(Excerpts from a dataset)
------

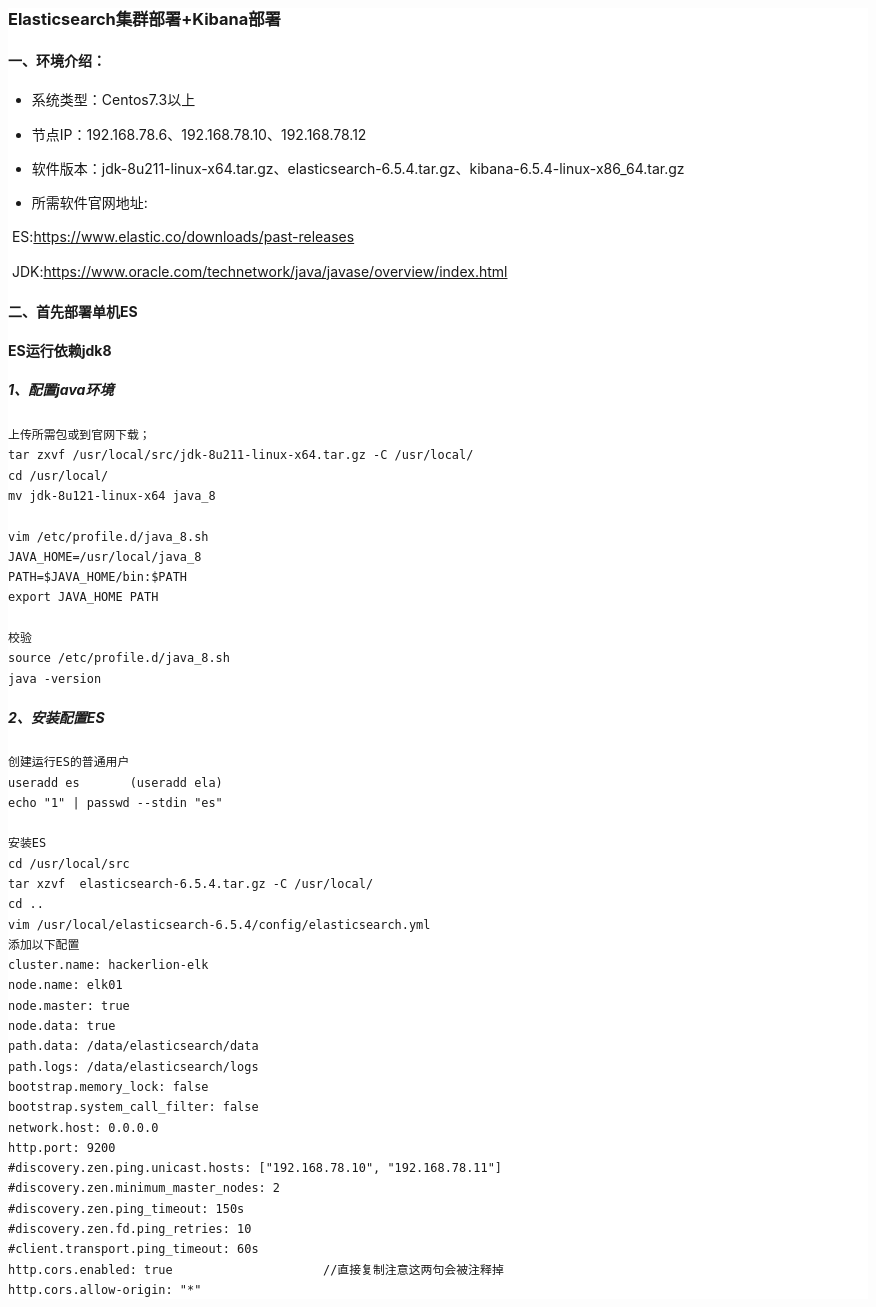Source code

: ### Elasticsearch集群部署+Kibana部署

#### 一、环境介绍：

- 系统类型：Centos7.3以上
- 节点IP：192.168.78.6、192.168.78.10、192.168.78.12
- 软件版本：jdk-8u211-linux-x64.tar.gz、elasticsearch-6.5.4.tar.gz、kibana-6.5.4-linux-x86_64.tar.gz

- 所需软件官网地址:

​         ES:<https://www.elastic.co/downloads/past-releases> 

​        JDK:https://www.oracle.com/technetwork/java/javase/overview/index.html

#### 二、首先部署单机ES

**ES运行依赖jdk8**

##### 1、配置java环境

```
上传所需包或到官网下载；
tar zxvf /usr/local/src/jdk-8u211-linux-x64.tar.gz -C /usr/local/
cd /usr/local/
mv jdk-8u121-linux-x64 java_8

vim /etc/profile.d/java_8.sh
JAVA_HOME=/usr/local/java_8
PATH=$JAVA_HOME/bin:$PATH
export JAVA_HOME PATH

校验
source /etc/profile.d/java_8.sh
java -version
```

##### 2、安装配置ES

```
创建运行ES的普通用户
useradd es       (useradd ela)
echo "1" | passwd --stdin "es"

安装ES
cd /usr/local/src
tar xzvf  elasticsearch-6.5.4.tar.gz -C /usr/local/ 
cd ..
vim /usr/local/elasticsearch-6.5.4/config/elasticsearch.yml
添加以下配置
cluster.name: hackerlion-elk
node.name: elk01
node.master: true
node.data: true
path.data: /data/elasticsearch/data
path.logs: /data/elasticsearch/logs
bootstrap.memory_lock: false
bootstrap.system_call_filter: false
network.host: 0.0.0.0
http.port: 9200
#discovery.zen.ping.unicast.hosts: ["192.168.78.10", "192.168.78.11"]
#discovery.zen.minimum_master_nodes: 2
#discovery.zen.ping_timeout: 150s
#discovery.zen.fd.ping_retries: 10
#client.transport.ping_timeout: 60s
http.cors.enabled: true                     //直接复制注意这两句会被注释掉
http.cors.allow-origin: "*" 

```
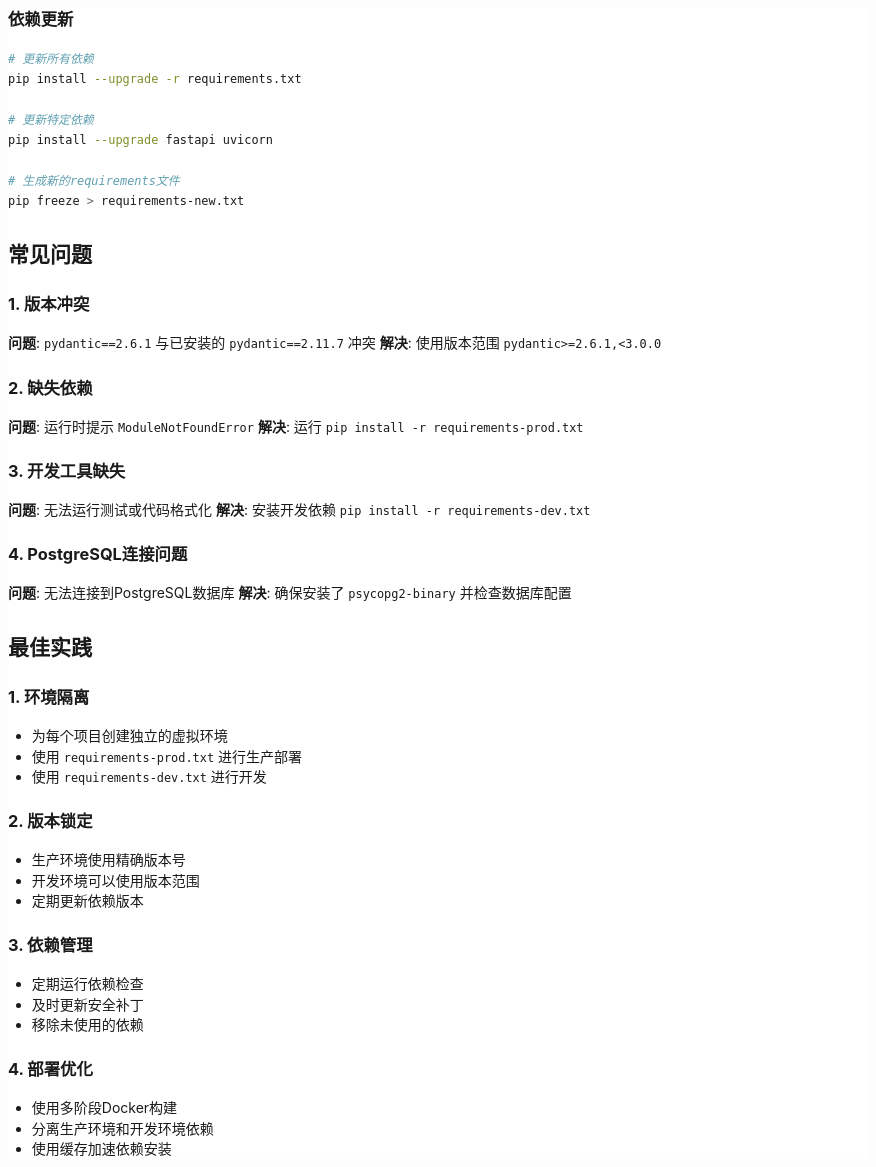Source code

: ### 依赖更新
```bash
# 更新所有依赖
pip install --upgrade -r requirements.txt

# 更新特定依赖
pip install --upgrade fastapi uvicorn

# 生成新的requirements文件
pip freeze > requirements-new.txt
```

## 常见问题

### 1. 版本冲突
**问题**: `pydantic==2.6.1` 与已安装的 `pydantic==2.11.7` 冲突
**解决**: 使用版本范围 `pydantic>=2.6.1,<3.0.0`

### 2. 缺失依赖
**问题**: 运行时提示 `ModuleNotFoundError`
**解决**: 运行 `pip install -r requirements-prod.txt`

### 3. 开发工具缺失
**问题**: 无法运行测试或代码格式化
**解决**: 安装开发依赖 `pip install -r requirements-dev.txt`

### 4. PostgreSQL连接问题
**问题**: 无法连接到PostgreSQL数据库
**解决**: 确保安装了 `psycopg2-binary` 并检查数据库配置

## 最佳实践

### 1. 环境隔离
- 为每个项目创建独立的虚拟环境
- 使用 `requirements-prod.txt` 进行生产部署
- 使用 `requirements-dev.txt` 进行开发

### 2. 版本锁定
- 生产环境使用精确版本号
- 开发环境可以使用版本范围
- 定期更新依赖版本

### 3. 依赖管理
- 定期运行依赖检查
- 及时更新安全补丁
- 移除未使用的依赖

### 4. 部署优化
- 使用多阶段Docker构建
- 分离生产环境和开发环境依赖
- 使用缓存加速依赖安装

------

Look through the data and gather every line with the string "https" in it.

​         ES:<https://www.elastic.co/downloads/past-releases> 
​        JDK:https://www.oracle.com/technetwork/java/javase/overview/index.html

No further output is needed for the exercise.